* Wall Street shares retreat, S&P, Dow slip from record peaks
* U.S. bond prices fall on doubts over low-rate outlook
* European, Japanese stocks rally after U.S. gains
* Gold stumbles to 6-month low on less Fed stimulus
By David Gaffen and Richard Leong
NEW YORK, Dec 19 (Reuters) - Major U.S. stock averages retreated on Thursday from record levels set one day after the Federal Reserve started scaling back its crisis-era stimulus, while U.S. government bond prices fell as doubts emerged on the Fed's commitment to low interest rates.
Gold slid to a six-month low, extending months of weakness after the U.S. central bank finally took its first step to roll back its ultra-loose policy that has lifted the value of the precious metal to record territory in recent years.
Markets took the Fed's $10 billion reduction in monthly bond purchases well on Wednesday after months of agonizing over when the Fed would start shrinking its third round of quantitative easing that has helped underpin gains in riskier assets such as equities and commodities. Losses in Treasury prices, most directly affected by the Fed action, were modest.
"I was surprised by the Fed's decision and delighted with the market's response," said Jack Ablin, chief investment officer at BMO Private Bank in Chicago. "Today we have a normal pullback after the big move. Investors want to take chips off the table."
Major U.S. indexes retreated from records hit the previous day on the S&P 500 and the Dow after a few weak economic releases, including a surprising rise in weekly jobless claims and weaker-than-expected sales of existing homes.
The global MSCI World Index clawed back in positive territory, up 0.2 percent as Wall Street shares pared initial losses. The index was 0.1 percent lower earlier as a result of weakness in China and the United States.
The bond market was a bit more worried on Thursday. Most issues were lower, with the 10-year benchmark Treasury note yield rising to 2.93 percent, but the most significant selling was in the five- to seven-year maturities on concerns about the Fed's eventual plans to raise interest rates.

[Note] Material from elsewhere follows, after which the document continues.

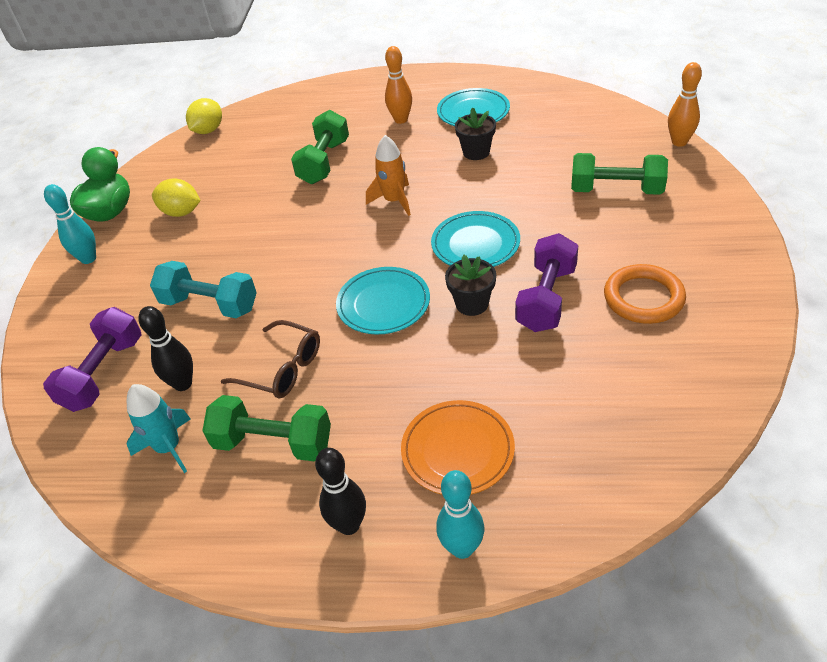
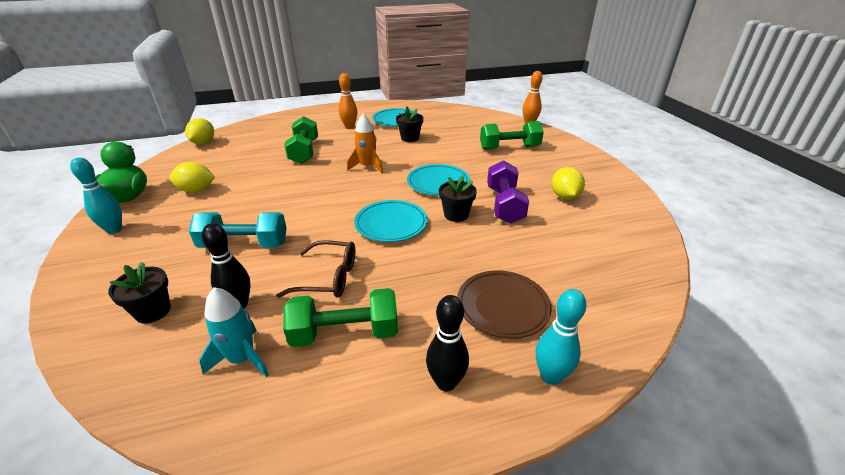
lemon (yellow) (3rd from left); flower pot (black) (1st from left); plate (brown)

The Fed's message that "tapering was not tightening" looked to have resonated in debt markets as Fed fund futures held broadly steady. A first hike in the funds rate is not fully priced in until about October 2015.
However, analysts expressed concerns that the Fed did not reduce its preferred target on the U.S. unemployment rate for when it would start raising rates. Currently that threshold is 6.5 percent, though outgoing Fed Chairman Ben Bernanke said on Wednesday that the threshold was not a trigger, and the Fed most probably would keep rates at the zero level long after the household rate fell below 6.5 percent.
"There's a bit of disappointment in the forward guidance," said John Bellows, portfolio manager at Western Asset Management in Pasadena, California, which manages $443 billion in assets. He said some in the market were looking for stronger language to show the Fed's commitment to near-zero interest rates.
"At the end of the day, it's all about commitment. It's all about it being bullet-proof, so it was kind of disappointing."
Supply of five-year Treasury Inflation-Protected Securities and seven-year notes also contributed to early selling pressure.
Solid demand at the TIPS auction helped stabilize Treasuries prices. The 10-year note was at 2.93 percent, below this year's 3 percent peak. The seven-year note fell a half point in price to boost its yield to 2.34 percent after touching its highest yield in three months.
On Wall Street, the Dow Jones industrial average was up 4.01 points, or 0.02 percent, at 16,171.98. The Standard & Poor's 500 Index was down 2.47 points, or 0.14 percent, at 1,808.18. The Nasdaq Composite Index was down 12.47 points, or 0.31 percent, at 4,057.60.
Commodity markets showed some trepidation. Gold shed 1.8 percent at a six-month low of $1,193.60 an ounce, close to the year low at $1,180.74. Copper fell the most in nearly three weeks, losing 0.8 percent to $7,209.50 a tonne.
Oil prices bucked the trend on supply concerns. Brent crude rose 87 cents at $110.50 a barrel. U.S. oil futures rose $1.26 to $99.06 a barrel.
The dollar was the other major beneficiary, as it held near a five-year high as the Japanese yen although it was down 0.2 percent on day at 104.13 yen.
EUROPE, ASIA RALLY ON FED
After Wall Street ended at a record high and Tokyo and some other parts of Asia posted big gains, top European stocks jumped 1.8 percent in their biggest rise in over two months.
European debt markets barely blinked. Benchmark German borrowing costs were little changed with the 10-year yield holding at 1.871 percent.
Still, Fed's tapering could be a double-edged sword for some countries since it could accelerate the "great rotation" of funds out of emerging markets into developed world assets.
Indonesia, the Philippines, Thailand and Malaysia have all been hit to a varying extent in recent months. For example, the Indonesian rupiah hit a fresh five-year low.